Tuesday, January 30, 2007

LA Times and I

I nearly agreed with an editorial from the Los Angeles Times (how scary is that?). My excitement over the by-line turned into pitched fever as I kept reading. They actually think that it a bad thing to restrict free speech. Despite their usual disdain for the restrictions of the constitution they had held their ground. My excitement turned into confusion when they began to infuse their brand of logic.

They think that there should be a “bright line” between advocacy of an internal message and others messages. In other words, the government can’t control what I think and want to say but it can control what others ask me to say.

The reason that this doesn’t make sense is grounded in their dream of making politics a clean process (think of children playing in a field with plenty of lollypops and cute puppy dogs frolicking). This is the problem with liberal ideology. It is a belief in the system, not the individual.

Why can’t I air an advertisement that says candidate X is a bad legislator and shouldn’t be reelected? The reasoning goes that I may be influenced by a dubious character to push a message or be a dubious character myself. Why is the wholesomeness of the source important? One must assume that I am influencing people in the “wrong” direction therefore causing an undesirable situation. Why can’t I influence people in the “wrong” direction? Maybe the real question is who decides what is right and wrong? I say people, not some beauraucrat, should decide.

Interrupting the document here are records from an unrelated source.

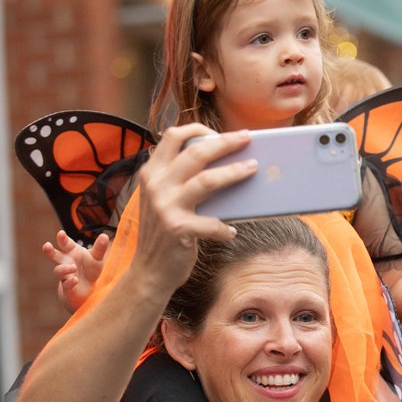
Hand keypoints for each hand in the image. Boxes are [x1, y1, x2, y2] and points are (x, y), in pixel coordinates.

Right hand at [42, 230, 109, 312]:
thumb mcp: (97, 258)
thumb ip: (100, 248)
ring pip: (58, 271)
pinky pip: (66, 285)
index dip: (62, 238)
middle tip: (47, 245)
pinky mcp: (68, 288)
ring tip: (73, 267)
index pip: (65, 243)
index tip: (61, 233)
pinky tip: (75, 280)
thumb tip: (105, 235)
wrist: (87, 289)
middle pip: (54, 256)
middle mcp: (65, 262)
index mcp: (72, 252)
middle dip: (49, 251)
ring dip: (64, 268)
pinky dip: (70, 282)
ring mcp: (65, 275)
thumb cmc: (89, 269)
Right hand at [128, 126, 257, 296]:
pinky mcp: (178, 229)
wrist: (149, 271)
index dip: (199, 129)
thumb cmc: (163, 233)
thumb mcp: (163, 200)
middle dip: (225, 142)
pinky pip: (212, 223)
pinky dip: (225, 228)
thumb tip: (221, 163)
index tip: (221, 132)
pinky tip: (231, 232)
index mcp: (151, 173)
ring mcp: (166, 207)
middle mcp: (156, 185)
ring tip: (253, 169)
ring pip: (207, 180)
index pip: (173, 136)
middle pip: (196, 153)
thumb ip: (179, 180)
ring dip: (234, 173)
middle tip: (247, 138)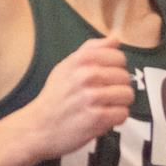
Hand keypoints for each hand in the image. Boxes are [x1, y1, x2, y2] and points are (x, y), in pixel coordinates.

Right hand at [25, 37, 133, 159]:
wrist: (37, 127)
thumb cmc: (54, 97)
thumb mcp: (66, 66)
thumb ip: (91, 49)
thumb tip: (115, 39)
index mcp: (81, 60)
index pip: (118, 57)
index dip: (116, 68)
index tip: (107, 76)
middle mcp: (87, 75)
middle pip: (125, 77)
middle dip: (117, 87)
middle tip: (104, 95)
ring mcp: (92, 97)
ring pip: (127, 95)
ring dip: (118, 103)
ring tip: (105, 106)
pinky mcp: (97, 118)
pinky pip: (123, 113)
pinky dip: (115, 118)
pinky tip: (104, 118)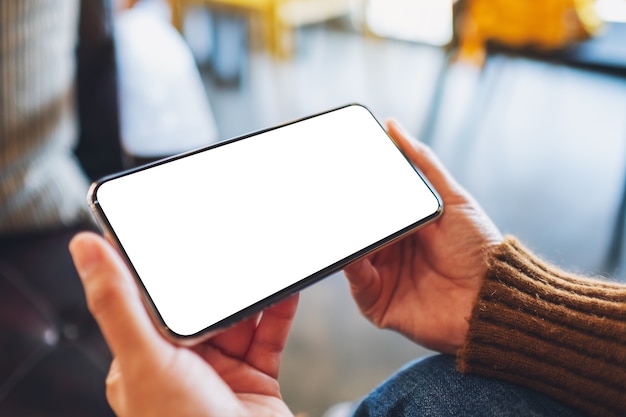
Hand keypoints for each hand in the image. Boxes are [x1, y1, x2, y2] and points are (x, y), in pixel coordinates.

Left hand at [69, 232, 297, 416]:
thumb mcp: (144, 360)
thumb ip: (117, 304)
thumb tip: (83, 247)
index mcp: (144, 359)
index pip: (150, 301)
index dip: (162, 266)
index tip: (172, 230)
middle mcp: (183, 365)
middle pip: (200, 306)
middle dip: (215, 276)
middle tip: (227, 237)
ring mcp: (222, 371)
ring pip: (237, 317)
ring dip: (249, 290)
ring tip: (261, 257)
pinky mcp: (256, 377)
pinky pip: (269, 333)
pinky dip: (279, 309)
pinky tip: (286, 287)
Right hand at [344, 120, 502, 354]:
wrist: (493, 299)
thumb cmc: (479, 249)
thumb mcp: (452, 198)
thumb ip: (423, 162)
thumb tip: (393, 125)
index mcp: (403, 228)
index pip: (371, 207)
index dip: (357, 192)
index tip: (341, 172)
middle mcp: (389, 252)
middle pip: (358, 229)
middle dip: (346, 214)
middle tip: (332, 194)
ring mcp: (382, 278)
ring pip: (352, 253)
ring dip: (347, 238)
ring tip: (340, 220)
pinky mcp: (378, 304)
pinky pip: (357, 283)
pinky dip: (352, 266)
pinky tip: (353, 251)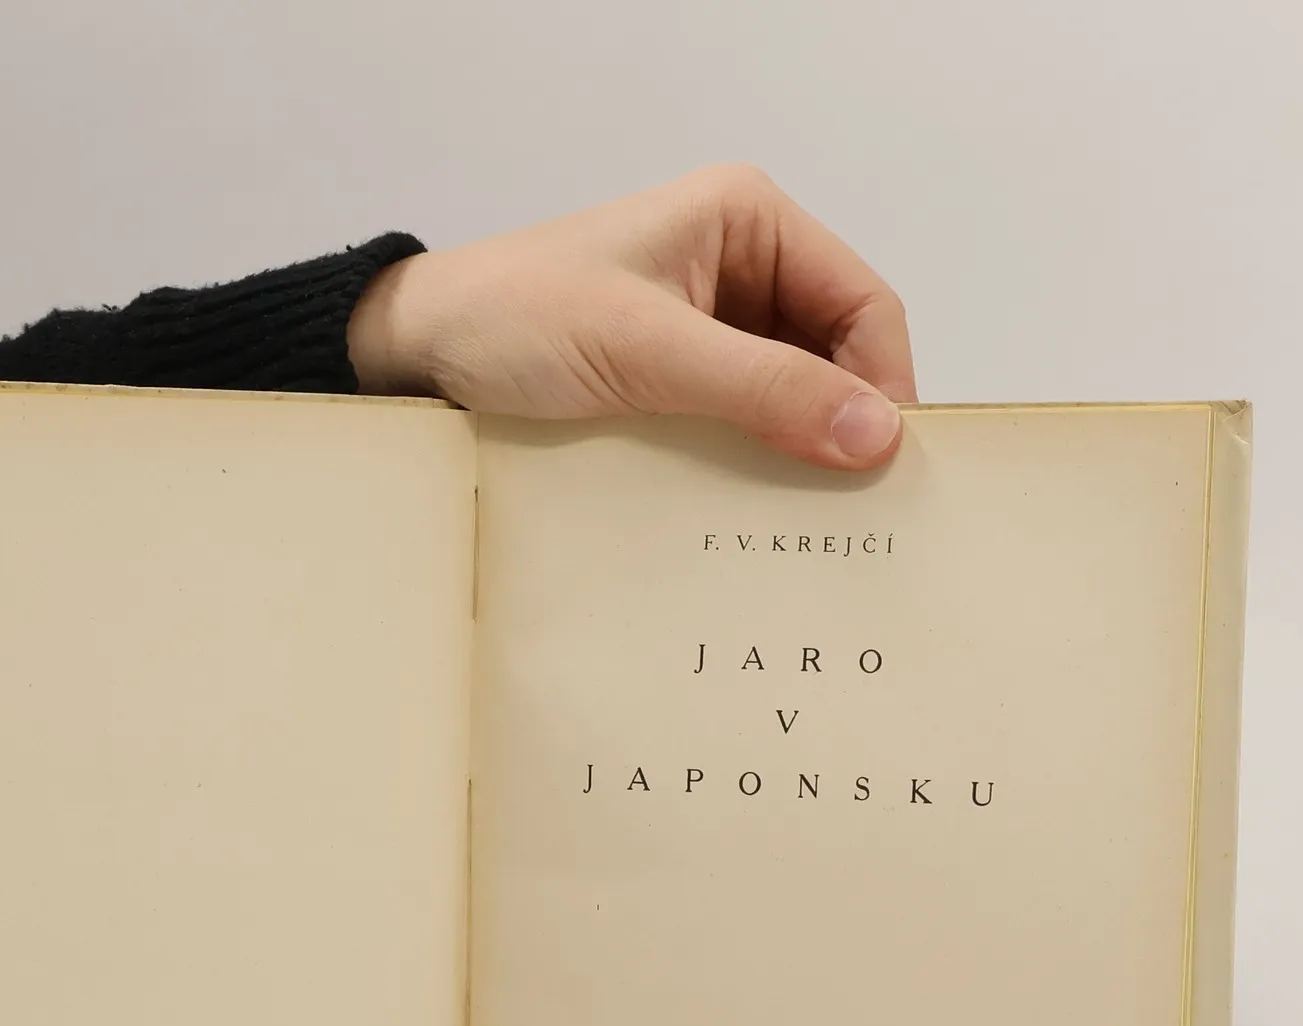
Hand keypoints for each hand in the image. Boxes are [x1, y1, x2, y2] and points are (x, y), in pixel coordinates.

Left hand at [349, 165, 915, 469]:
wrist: (417, 355)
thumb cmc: (515, 321)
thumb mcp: (648, 353)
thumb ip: (763, 390)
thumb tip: (876, 435)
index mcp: (746, 221)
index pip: (863, 304)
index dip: (885, 385)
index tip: (885, 469)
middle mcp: (739, 268)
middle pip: (836, 357)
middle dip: (844, 429)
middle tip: (855, 517)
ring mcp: (708, 330)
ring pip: (791, 402)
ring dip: (797, 457)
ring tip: (805, 527)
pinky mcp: (675, 386)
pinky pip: (741, 430)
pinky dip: (752, 470)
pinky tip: (750, 516)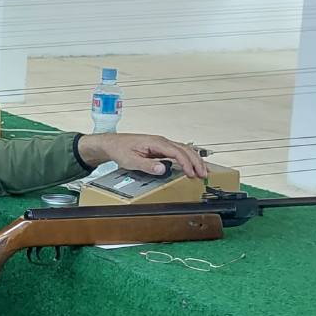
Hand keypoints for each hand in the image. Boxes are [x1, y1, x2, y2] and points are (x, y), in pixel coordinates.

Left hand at [79, 131, 207, 179]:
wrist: (111, 143)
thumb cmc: (119, 149)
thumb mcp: (130, 160)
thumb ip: (147, 165)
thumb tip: (163, 169)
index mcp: (155, 142)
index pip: (177, 152)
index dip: (186, 163)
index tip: (191, 173)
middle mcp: (161, 141)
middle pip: (185, 150)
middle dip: (196, 162)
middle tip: (204, 174)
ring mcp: (161, 144)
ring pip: (184, 150)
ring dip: (195, 160)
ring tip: (203, 172)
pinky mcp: (160, 148)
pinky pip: (178, 152)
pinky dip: (188, 159)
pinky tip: (192, 166)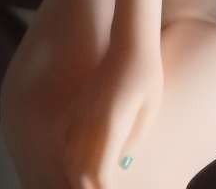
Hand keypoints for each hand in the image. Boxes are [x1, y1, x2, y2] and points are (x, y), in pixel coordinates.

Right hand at [61, 34, 163, 185]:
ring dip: (75, 172)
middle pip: (77, 169)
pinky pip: (66, 136)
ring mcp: (81, 111)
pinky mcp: (78, 103)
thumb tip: (121, 164)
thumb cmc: (148, 75)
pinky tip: (76, 157)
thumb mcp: (149, 111)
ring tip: (88, 181)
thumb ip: (134, 140)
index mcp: (111, 126)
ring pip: (68, 154)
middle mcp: (90, 122)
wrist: (131, 41)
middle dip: (86, 187)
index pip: (97, 172)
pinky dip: (69, 152)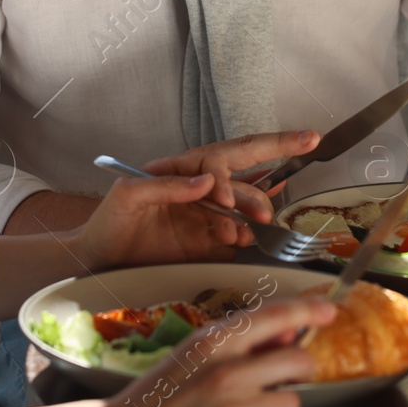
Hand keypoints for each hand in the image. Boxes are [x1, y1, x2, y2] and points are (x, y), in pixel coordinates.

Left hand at [73, 130, 318, 269]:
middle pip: (247, 162)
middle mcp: (201, 187)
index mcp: (182, 169)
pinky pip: (240, 234)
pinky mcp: (209, 243)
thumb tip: (209, 179)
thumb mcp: (127, 195)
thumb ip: (166, 185)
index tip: (224, 200)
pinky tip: (239, 239)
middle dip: (280, 148)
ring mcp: (208, 214)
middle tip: (307, 144)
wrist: (99, 262)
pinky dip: (246, 235)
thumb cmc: (108, 222)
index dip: (230, 175)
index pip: (220, 157)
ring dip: (258, 208)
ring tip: (257, 224)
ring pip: (249, 202)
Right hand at [86, 296, 338, 406]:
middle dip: (298, 368)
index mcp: (213, 341)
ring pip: (291, 403)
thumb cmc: (155, 395)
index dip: (310, 309)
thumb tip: (288, 331)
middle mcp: (228, 373)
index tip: (330, 309)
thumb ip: (239, 342)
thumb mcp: (191, 354)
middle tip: (280, 376)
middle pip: (300, 362)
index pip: (275, 316)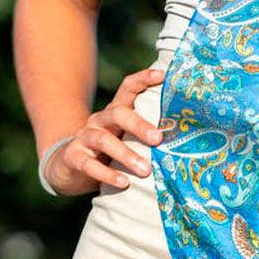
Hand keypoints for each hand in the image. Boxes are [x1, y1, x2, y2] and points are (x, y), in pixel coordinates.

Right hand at [42, 67, 165, 194]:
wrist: (69, 168)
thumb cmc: (110, 152)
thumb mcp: (126, 138)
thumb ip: (147, 135)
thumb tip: (189, 139)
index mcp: (115, 112)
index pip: (128, 88)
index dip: (144, 79)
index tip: (164, 75)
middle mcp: (99, 120)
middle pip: (118, 114)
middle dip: (139, 125)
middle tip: (158, 138)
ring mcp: (84, 138)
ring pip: (104, 141)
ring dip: (126, 155)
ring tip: (146, 170)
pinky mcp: (74, 158)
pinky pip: (90, 165)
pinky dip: (108, 174)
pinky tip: (124, 183)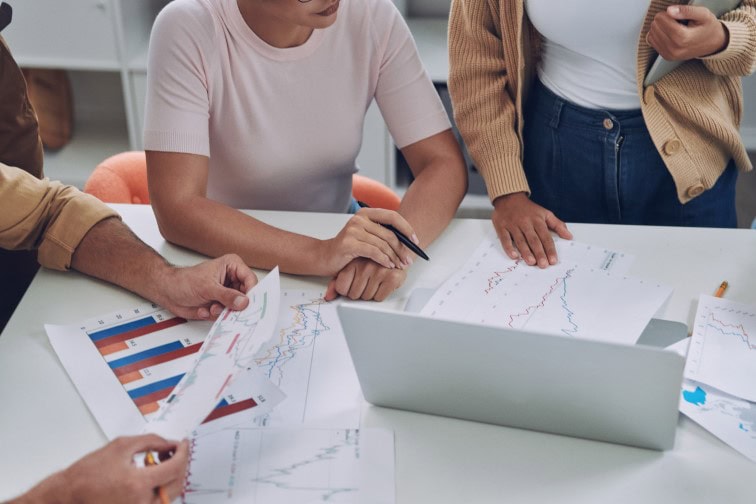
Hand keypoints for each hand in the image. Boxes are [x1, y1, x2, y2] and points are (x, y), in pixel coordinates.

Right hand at [15, 435, 188, 503]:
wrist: (68, 494)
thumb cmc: (88, 473)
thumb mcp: (121, 446)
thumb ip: (150, 441)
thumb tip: (170, 443)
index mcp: (138, 484)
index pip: (175, 467)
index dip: (184, 452)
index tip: (184, 443)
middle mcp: (142, 502)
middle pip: (177, 482)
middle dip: (180, 463)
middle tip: (174, 450)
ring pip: (170, 494)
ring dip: (172, 475)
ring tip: (161, 461)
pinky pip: (158, 501)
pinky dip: (162, 487)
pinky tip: (155, 475)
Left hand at [155, 253, 257, 319]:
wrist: (168, 292)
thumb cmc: (184, 281)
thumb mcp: (207, 288)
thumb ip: (227, 296)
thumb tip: (243, 302)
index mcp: (232, 266)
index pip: (250, 279)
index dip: (251, 293)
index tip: (248, 304)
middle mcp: (232, 279)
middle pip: (246, 296)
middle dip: (235, 305)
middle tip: (227, 309)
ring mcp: (227, 292)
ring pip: (237, 307)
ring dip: (223, 311)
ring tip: (211, 307)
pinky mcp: (221, 304)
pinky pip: (227, 314)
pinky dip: (215, 314)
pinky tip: (204, 309)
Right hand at [319, 208, 416, 275]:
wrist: (324, 256)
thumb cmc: (347, 248)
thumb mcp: (366, 236)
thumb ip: (381, 233)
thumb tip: (407, 240)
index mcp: (366, 213)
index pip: (393, 216)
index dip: (407, 229)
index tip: (415, 241)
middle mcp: (359, 218)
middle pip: (390, 233)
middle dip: (402, 249)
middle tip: (408, 260)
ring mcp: (353, 230)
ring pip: (383, 244)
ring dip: (394, 257)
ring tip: (399, 265)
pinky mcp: (349, 243)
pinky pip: (373, 252)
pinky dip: (384, 260)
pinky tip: (388, 265)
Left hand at [324, 257, 407, 301]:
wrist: (394, 254)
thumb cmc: (371, 263)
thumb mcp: (350, 269)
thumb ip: (337, 282)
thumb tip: (328, 297)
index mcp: (354, 262)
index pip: (341, 288)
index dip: (346, 290)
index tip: (352, 284)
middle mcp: (366, 266)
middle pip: (354, 295)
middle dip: (359, 292)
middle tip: (366, 282)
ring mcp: (379, 271)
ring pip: (367, 297)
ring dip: (370, 294)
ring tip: (375, 282)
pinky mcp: (392, 277)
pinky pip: (379, 297)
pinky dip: (381, 294)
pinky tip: (383, 283)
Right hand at [491, 193, 571, 267]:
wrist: (509, 197)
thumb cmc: (528, 209)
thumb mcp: (545, 213)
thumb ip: (558, 225)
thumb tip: (569, 236)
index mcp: (537, 220)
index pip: (545, 236)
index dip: (550, 249)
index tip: (553, 260)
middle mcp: (526, 223)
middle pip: (534, 240)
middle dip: (539, 253)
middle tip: (543, 265)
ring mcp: (513, 225)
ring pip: (520, 240)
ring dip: (526, 252)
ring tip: (531, 262)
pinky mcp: (501, 226)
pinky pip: (505, 238)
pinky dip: (509, 247)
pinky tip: (514, 256)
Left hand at [647, 5, 728, 60]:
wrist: (713, 44)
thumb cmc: (708, 27)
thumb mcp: (703, 14)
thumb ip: (687, 11)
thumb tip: (669, 10)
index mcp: (683, 38)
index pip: (661, 19)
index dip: (667, 12)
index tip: (676, 13)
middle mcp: (674, 49)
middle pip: (655, 26)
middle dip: (663, 20)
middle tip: (676, 21)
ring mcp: (669, 54)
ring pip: (651, 34)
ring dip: (660, 27)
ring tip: (674, 27)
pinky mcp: (665, 56)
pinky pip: (652, 41)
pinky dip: (658, 35)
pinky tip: (669, 34)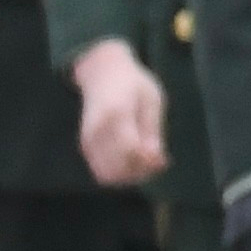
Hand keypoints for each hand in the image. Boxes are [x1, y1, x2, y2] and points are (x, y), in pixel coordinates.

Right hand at [71, 39, 167, 187]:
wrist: (102, 74)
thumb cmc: (133, 85)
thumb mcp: (151, 100)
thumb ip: (152, 130)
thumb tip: (156, 159)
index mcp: (116, 114)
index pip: (130, 150)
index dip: (149, 162)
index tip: (165, 159)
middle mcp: (97, 130)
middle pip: (117, 169)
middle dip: (141, 173)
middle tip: (157, 162)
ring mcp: (88, 140)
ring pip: (108, 176)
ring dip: (130, 177)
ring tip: (146, 163)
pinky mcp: (86, 147)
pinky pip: (102, 172)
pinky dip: (120, 174)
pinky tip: (135, 162)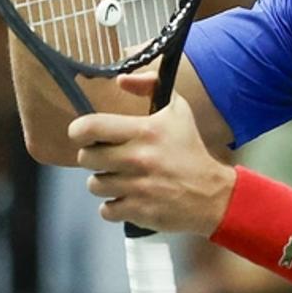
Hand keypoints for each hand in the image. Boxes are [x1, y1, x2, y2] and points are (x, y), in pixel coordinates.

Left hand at [68, 72, 234, 234]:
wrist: (212, 193)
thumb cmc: (190, 149)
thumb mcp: (178, 108)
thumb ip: (150, 85)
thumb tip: (120, 80)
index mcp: (144, 131)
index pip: (90, 128)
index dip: (79, 130)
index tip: (83, 134)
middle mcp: (137, 159)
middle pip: (86, 158)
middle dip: (93, 157)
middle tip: (107, 157)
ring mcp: (137, 188)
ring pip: (94, 185)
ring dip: (103, 181)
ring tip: (119, 177)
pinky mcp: (138, 212)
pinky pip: (106, 210)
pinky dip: (113, 205)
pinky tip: (127, 196)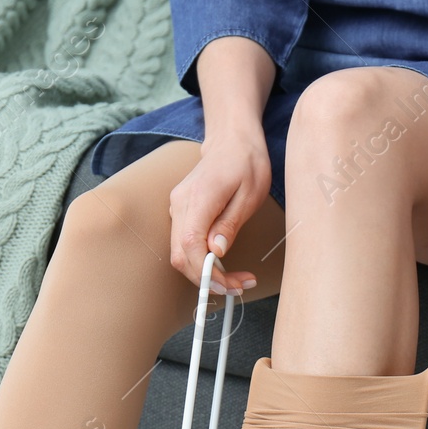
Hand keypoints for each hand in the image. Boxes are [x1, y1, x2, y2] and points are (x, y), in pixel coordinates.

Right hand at [168, 129, 270, 295]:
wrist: (232, 141)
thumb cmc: (246, 163)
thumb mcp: (250, 194)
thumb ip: (230, 223)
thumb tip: (217, 251)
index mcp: (198, 198)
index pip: (191, 245)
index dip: (207, 272)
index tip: (229, 284)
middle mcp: (180, 204)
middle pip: (181, 256)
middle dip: (207, 280)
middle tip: (237, 287)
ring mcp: (177, 208)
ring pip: (181, 253)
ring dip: (205, 273)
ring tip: (235, 279)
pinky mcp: (181, 213)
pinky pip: (185, 244)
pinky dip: (201, 261)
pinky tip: (222, 265)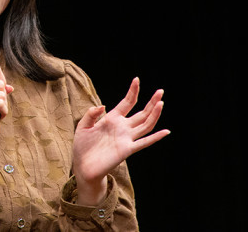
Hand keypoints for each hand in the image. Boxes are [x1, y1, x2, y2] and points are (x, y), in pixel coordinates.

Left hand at [72, 77, 168, 203]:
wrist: (83, 167)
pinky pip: (144, 142)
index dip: (133, 91)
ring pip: (145, 124)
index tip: (137, 79)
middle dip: (151, 101)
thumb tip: (103, 106)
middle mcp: (122, 127)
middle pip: (141, 112)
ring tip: (161, 102)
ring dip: (154, 114)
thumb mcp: (82, 126)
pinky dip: (155, 137)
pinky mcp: (127, 149)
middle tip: (161, 91)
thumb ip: (91, 114)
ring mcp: (126, 138)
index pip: (127, 102)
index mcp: (112, 119)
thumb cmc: (82, 147)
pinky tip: (165, 131)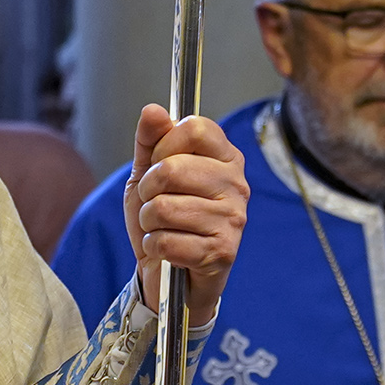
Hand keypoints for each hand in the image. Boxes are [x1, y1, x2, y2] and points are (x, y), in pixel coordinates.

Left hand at [127, 106, 245, 330]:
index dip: (164, 145)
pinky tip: (166, 249)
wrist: (171, 273)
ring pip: (164, 207)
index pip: (195, 128)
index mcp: (226, 158)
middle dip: (148, 189)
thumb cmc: (165, 219)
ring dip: (149, 221)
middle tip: (154, 202)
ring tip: (161, 227)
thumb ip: (149, 141)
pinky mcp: (222, 252)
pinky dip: (154, 246)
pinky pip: (166, 241)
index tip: (159, 164)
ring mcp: (233, 219)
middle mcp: (236, 185)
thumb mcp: (149, 174)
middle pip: (173, 168)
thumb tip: (153, 110)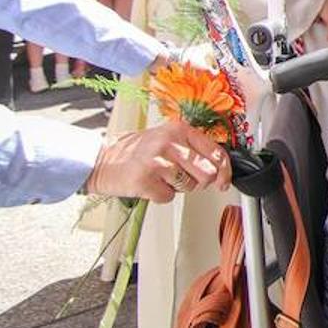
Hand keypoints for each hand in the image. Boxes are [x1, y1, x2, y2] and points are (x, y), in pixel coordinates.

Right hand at [84, 119, 231, 202]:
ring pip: (189, 186)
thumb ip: (194, 150)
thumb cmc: (138, 152)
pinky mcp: (145, 179)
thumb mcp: (169, 140)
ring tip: (160, 176)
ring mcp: (157, 160)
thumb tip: (220, 171)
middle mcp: (170, 142)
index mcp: (180, 129)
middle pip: (207, 174)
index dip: (225, 171)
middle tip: (182, 178)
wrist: (103, 160)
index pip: (216, 152)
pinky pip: (168, 197)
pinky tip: (149, 184)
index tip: (225, 182)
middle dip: (198, 182)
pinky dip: (160, 195)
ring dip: (177, 187)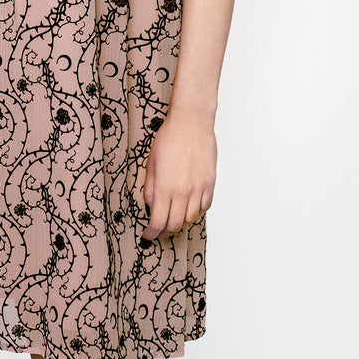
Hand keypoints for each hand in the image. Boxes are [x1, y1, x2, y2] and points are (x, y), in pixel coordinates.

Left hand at [141, 110, 215, 239]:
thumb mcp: (151, 163)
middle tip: (158, 232)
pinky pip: (204, 206)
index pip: (158, 221)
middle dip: (165, 232)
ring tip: (172, 220)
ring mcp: (199, 188)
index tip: (148, 235)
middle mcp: (183, 191)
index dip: (152, 233)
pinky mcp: (210, 183)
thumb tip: (150, 206)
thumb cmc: (169, 138)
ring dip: (180, 223)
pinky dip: (196, 212)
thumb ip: (150, 188)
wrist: (191, 123)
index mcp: (165, 187)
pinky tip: (188, 209)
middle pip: (175, 224)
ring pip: (191, 218)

People are free to either disagree or simply not consume my message. The editorial board at the LA Times and their elitist counterparts believe that people are not properly able to digest complex information from varied sources and come to a coherent opinion or decent voting pattern. What else would explain how George W. Bush was reelected in 2004? The only way that people could have come to such an idiotic conclusion was because they were inundated with faulty information from the evil genius and his minions.

Believing that people are too stupid to govern is totalitarian in nature and antithetical to the original concept of government of the people. If there is utility in banning certain ads then why not ban other advertisements? Shouldn’t we ask ourselves what is an advertisement? Aren’t newspaper endorsement, blog postings, and public endorsements forms of advertisements?

The “bright line” that the LA Times should be worried about is between attacking the source of speech and speech itself. There is no way to separate the two without undermining the latter. Perfecting the system clearly entails threatening the freedom of the individual which is not in the best interest of society.